Les gendarmes savoyards ne pouvaient notamment pas ouvrir les portes de la voiture de crainte d'en briser les vitres fissurées par l'impact des balles et de compromettre ainsi l'enquête balistique. Les techniciens de l'IRCGN avaient pour mission de calculer toutes les trajectoires des balles afin d'effectuer une modélisation en 3D de la scène du crime.

Huit heures sans se faire remarquer

«Les pompiers, les techniciens, les médecins ont regardé dans la voiture par des trous à travers les vitres mais ils n'ont pas vu la petite», a expliqué le lieutenant-colonel Vinnemann. Un hélicoptère équipé d'une caméra thermique avait survolé la zone «pour voir s'il y avait d'autres corps mais la fillette n'a pas été vue car elle formait une masse avec sa mère», a-t-il ajouté.
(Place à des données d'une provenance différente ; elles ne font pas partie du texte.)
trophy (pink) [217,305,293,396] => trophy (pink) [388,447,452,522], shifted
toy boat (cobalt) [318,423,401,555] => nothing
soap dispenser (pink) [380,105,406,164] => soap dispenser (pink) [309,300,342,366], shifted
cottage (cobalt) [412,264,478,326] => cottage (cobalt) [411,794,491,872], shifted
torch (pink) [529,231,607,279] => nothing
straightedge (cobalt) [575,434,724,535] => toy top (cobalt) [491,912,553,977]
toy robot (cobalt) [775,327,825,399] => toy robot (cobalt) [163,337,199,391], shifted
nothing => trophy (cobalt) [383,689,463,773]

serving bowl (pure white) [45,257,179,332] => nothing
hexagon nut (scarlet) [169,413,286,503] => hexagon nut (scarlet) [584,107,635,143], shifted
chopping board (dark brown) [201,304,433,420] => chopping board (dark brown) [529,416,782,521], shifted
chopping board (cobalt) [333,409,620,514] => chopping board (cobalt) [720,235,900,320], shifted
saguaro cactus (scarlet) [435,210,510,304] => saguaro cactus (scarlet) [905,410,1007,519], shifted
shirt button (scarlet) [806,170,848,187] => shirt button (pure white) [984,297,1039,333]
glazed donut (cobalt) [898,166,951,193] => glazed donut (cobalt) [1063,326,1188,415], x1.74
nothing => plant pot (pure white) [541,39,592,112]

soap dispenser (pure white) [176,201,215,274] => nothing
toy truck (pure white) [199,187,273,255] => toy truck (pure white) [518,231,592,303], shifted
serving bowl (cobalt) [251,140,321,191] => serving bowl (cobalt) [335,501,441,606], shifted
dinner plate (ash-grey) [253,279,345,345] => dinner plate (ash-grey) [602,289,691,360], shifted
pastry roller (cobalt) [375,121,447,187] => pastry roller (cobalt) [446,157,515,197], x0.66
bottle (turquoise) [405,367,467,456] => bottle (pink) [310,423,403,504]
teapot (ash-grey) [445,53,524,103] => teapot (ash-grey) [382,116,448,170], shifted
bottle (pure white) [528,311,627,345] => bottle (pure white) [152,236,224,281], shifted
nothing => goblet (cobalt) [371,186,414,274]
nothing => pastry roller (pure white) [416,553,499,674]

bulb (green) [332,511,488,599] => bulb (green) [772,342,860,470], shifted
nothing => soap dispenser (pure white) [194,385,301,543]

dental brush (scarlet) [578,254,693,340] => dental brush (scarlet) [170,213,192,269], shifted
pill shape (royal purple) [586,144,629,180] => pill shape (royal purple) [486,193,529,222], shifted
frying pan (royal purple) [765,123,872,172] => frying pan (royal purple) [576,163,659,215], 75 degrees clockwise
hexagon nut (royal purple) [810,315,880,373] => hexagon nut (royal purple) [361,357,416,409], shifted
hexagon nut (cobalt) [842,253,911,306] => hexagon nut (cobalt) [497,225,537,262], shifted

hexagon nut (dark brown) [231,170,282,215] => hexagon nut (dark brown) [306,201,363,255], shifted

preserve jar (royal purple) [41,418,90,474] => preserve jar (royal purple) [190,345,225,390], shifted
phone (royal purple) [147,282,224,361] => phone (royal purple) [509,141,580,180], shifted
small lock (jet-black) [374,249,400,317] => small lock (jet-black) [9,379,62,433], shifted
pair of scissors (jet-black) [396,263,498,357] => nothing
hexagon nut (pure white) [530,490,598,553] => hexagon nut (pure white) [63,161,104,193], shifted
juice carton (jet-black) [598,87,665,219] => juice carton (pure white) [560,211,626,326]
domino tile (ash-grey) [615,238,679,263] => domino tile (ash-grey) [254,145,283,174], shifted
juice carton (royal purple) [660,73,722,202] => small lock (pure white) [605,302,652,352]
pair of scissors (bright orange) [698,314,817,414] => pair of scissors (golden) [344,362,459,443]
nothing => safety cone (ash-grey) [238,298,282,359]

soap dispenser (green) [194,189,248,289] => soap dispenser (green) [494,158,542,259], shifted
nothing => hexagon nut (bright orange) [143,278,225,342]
Les experts de la gendarmerie scientifique ont ainsi trouvé la petite fille couchée sur le plancher arrière du véhicule, sous les jambes des deux femmes tuées par balles, probablement sa mère et sa grand-mère. Prostrée et indemne, la fillette de quatre ans est restée pendant huit heures sans se faire remarquer. «Elle s'est mise à sourire et à parler anglais lorsqu'une gendarme de la brigade de recherche de Chambéry l'a prise dans ses bras et l'a sortie du véhicule», a déclaré le procureur. La fillette, qui ne parle qu'anglais, a été ensuite transportée à l'hôpital de Grenoble et placée sous protection policière.

Critique du syndicat Synergie Officiers

Le syndicat de police a critiqué ce jeudi le délai de huit heures pris par l'IRCGN avant d'arriver sur place. Pour Synergie Officiers, la scène de crime aurait pu être examinée beaucoup plus vite si les gendarmes avaient fait appel aux techniciens de l’Institut national de police scientifique d'Ecully (Rhône), situé beaucoup plus près.

«Ce délai exorbitant aurait pu avoir des conséquences tragiques», indique le communiqué du syndicat qui «rappelle qu’en 2009, après que la gendarmerie a intégré le ministère de l’Intérieur, sa haute hiérarchie s’est arc-boutée pour refuser catégoriquement la mutualisation des moyens d’investigations scientifiques avec ceux de la police nationale.»